As a Leverhulme Research Fellow at the University of Nottingham, García Rodríguez’s research turned to the experiences of LGBTIQ+ religious refugees and asylum seekers in the United Kingdom. The project examined how religion and non-normative genders and sexualities are often treated as incompatible within asylum systems, challenging secularist assumptions that frame religious LGBTIQ+ people as inauthentic or contradictory. According to his Nottingham profile, the study explored the role of religion and spirituality in the lives of LGBT refugees and asylum seekers, the emergence of queer religious spaces, the impact of secular liberationist discourses on the negotiation of gender, sexuality and religion, and the influence of these dynamics on asylum decision-making processes. As this research evolved, he also extended his focus to Japan for a comparative strand on LGBTIQ+ asylum, visibility, belonging and discrimination.

His UK Research and Innovation (UKRI) Future Leaders Fellowship at the University of Leicester is titled Transforming LGBTIQ+ asylum policies: A multi-country cross-sectoral approach to research, policy, and advocacy. The project aims to transform understanding of LGBTIQ+ asylum through a decolonial and participatory research approach, combining research, policy engagement and advocacy. It begins with the United Kingdom as a core case study and then expands comparatively across Spain, France, Mexico, Kenya and Lebanon. The fellowship is structured around three “colonial pairings” — Mexico–Spain, UK–Kenya, and France–Lebanon — to examine how colonial and postcolonial histories continue to shape asylum governance, legal infrastructures and migration routes. Across these sites, the project investigates issues including mental health and psychosocial wellbeing, credibility and evidentiary practices, faith and everyday religion, safety and violence, housing and accommodation, detention, healthcare access, family and kinship, digital life, language and translation, and work and economic precarity. The fellowship also includes participatory art-based research and public dissemination through documentaries, exhibitions and theatre, with the aim of informing more inclusive asylum policies and strengthening collaboration between researchers, NGOs and policymakers.

== Public engagement ==
In 2024, García Rodríguez was interviewed by BBC Sport on religion and LGBTIQ+ inclusion in football, including discussion of the Premier League's Rainbow Laces campaign. In 2024, his research on LGBTIQ+ lives, family, and religion in Indonesia was cited by El País in a feature on queer experiences in Indonesia. In 2025, he was quoted by the Washington Blade on Japanese electoral politics and debates over LGBTIQ+ rights. He has also contributed writing to outlets including ABC Religion & Ethics and has had commentary syndicated in news aggregators.

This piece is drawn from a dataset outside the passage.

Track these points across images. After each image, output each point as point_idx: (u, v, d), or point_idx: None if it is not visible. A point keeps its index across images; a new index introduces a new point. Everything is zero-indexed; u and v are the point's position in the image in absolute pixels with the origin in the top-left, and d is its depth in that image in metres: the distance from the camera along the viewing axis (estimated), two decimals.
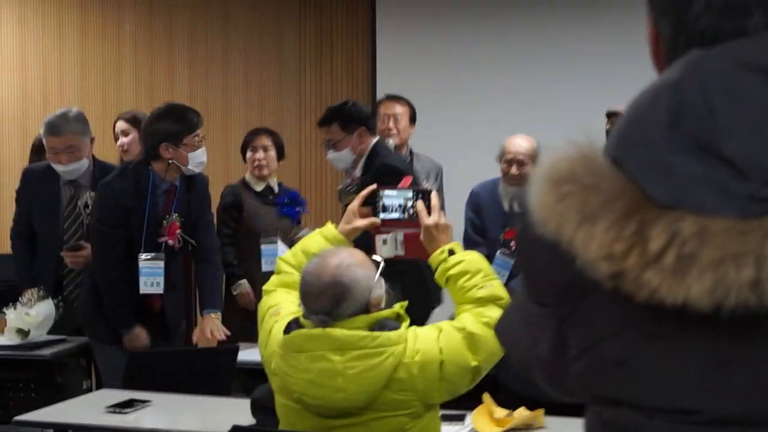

=== Queer(y)ing Asylum Podcast ===
García Rodríguez hosts Queer(y)ing Asylum, a podcast on LGBTIQ+ asylum and forced migration featuring conversations with scholars, practitioners, artists, and people with lived experience.

=== Queer(y)ing Asylum Symposium ===
García Rodríguez founded the Queer(y)ing Asylum Symposium at the University of Nottingham on 8 November 2023, which the university described as a ground-breaking event bringing together national and international participants. The symposium continued as a conference series, with a 2024 edition hosted by the University of East London in London (9 November 2024) and a third edition hosted by Lund University (30–31 October 2025), which Lund University described as a leading global conference on queer asylum.

== Selected works ==
- García Rodríguez, D. (2023). Gender, Sexuality and Islam in Contemporary Indonesia: Queer Muslims and Their Allies. Routledge.
- García Rodríguez, D. (2023). “Critiquing Trends and Identifying Gaps in the Literature on LGBTQ Refugees and Asylum-Seekers”. Refugee Survey Quarterly.
- Garcia Rodriguez, D. (2025). “You are a gay man, and you’re also Christian – how is this possible? Homosecularism, religion and LGBTIQ+ asylum in the UK”. Ethnic and Racial Studies.